A month ago, the NASA leadership team and I decided to move the entire agency to mandatory telework and take extra measures to protect NASA employees from the spread of coronavirus (COVID-19). Whether you are teleworking or working on-site to continue NASA’s vital missions, we understand these uncertain times have had a significant impact on everyone’s lives. As we all do our best to follow CDC guidelines and practice social distancing to help protect ourselves and others from COVID-19, I know that many are still learning to cope with social distancing.
Living in isolation is a concept with which NASA psychologists and astronauts are extremely familiar. For 60 years, NASA astronauts have been in space sometimes for months at a time, in small cohorts, with limited contact with their loved ones on Earth. Astronauts can provide excellent guidance for all of us as we navigate life during these times of social isolation.
NASA astronauts have shared some specific advice about their training and the concept of expeditionary skills.
- Anne McClain shared NASA’s five key expeditionary skills and examples of how to practice them in daily life.
- Jessica Meir and Andrew Morgan made videos from the International Space Station sharing their tips, like following a schedule and taking good care of yourself and your health.
- Morgan says it’s important to think about how your actions affect the actions of others.

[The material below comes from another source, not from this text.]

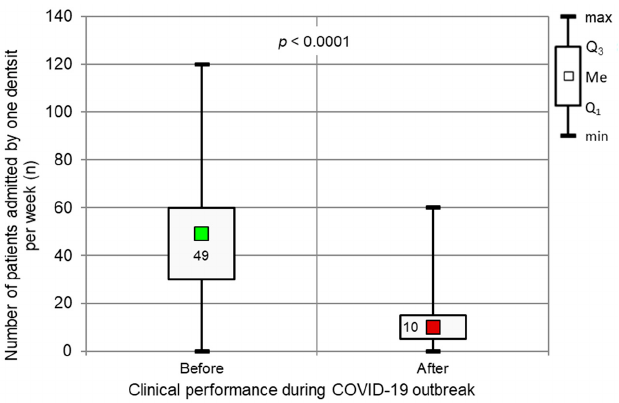
Figure 9. Number of patients admitted by one dentist per week, and clinical performance before and during a peak of the COVID-19 outbreak ( p < 0.0001, Wilcoxon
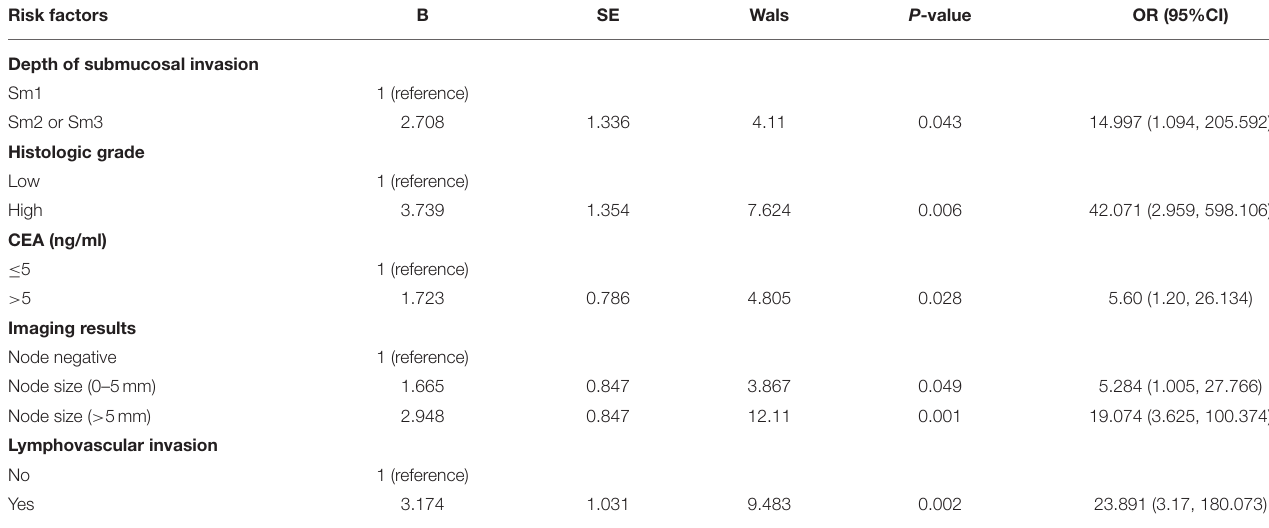
TABLE 2 | Multivariate analysis of risk factors for lymph node metastasis in T1 colorectal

- Meir talks about the importance of finding the silver linings.
- Christina Koch, who spent 11 months in space, suggests thinking of how you can brighten someone else’s day.
Even former astronauts are sharing tips, like Peggy Whitson, who helped create the curriculum we use to train astronauts on social isolation, wanted to remind folks that even though we might be in a small space right now, we are part of something bigger.
Overcoming the Challenges of Isolation
Here are some of my favorite features so far:
- This episode of Houston, We Have a Podcast on social isolation
- This web feature on long duration missions
- The most recent HERA simulation
- In a recent ISS downlink with students (and their moms) from their home state of Maine, Chris Cassidy and crewmate Jessica Meir talk about their experience living and working on station
Remember, we are in this together, so continue to check in with members of your team, and don’t hesitate to ask for what you need.